PASSAGE FOR REVIEW:
────────────────

Psychologist logo

The positives of boarding schools

Mallory Wober responds to recent coverage.

10 November 2017

A letter from Nick Duffell (April 2016) portrayed boarding school as a dangerous experience – almost a war zone in its effects on pupils, some (or all?) of whom were termed ‘boarding school survivors’. In June 2016 a letter answered Duffell’s cry that ‘we need more evidence-based research …to develop this field’ pointing out that Martin et al. had indeed not long before (2014) published a large study on this topic, based in Australia. They found that ‘Boarding students were significantly higher on … eight measures including … sense of meaning (and) …life satisfaction…’. This positive perspective echoed an earlier and not insubstantial study of mine whose fieldwork took place in 1967 in the UK (Wober, 1971).

Now a new book by Martin Stibbe (Home at Last) has been reviewed in The Psychologist (September 2017) by Nick Duffell, whose own new book is also reviewed on a facing page illustrated by what seems an old photograph showing girl pupils (presumably at a boarding school) cheerfully laughing during a meal.

────────────────

DATA RECORDS:
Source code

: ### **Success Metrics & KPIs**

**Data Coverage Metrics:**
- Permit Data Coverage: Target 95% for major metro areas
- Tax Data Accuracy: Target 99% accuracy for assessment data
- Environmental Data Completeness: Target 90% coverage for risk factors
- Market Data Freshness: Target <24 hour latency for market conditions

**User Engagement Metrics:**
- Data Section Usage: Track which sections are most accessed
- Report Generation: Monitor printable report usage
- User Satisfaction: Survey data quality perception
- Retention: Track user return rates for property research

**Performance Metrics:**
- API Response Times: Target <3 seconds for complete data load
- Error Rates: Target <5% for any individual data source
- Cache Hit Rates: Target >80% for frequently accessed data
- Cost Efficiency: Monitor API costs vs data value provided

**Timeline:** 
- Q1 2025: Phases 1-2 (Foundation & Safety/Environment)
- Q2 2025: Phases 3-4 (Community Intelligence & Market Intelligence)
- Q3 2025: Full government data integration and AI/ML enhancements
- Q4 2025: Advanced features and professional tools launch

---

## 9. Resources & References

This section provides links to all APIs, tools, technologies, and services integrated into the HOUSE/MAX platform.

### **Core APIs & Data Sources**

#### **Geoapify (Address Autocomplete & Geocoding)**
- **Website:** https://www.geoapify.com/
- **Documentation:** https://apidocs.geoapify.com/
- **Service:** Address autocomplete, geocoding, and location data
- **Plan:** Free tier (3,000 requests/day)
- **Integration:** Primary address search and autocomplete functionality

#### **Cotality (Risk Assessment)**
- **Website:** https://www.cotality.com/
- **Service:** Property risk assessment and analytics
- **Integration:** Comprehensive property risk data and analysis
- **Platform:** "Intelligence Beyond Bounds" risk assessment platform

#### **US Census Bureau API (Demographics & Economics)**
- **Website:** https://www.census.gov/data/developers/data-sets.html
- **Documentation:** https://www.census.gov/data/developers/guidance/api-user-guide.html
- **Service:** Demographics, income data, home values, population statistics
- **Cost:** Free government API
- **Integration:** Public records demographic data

────────────────

TASK: Render this sentence from the letter on boarding schools in Spanish: "This positive perspective echoed an earlier and not insubstantial study of mine whose fieldwork took place in 1967 in the UK (Wober, 1971)."

TASK SOLUTION: Esta perspectiva positiva se hacía eco de un estudio mío anterior y nada desdeñable, cuyo trabajo de campo se realizó en 1967 en el Reino Unido (Wober, 1971).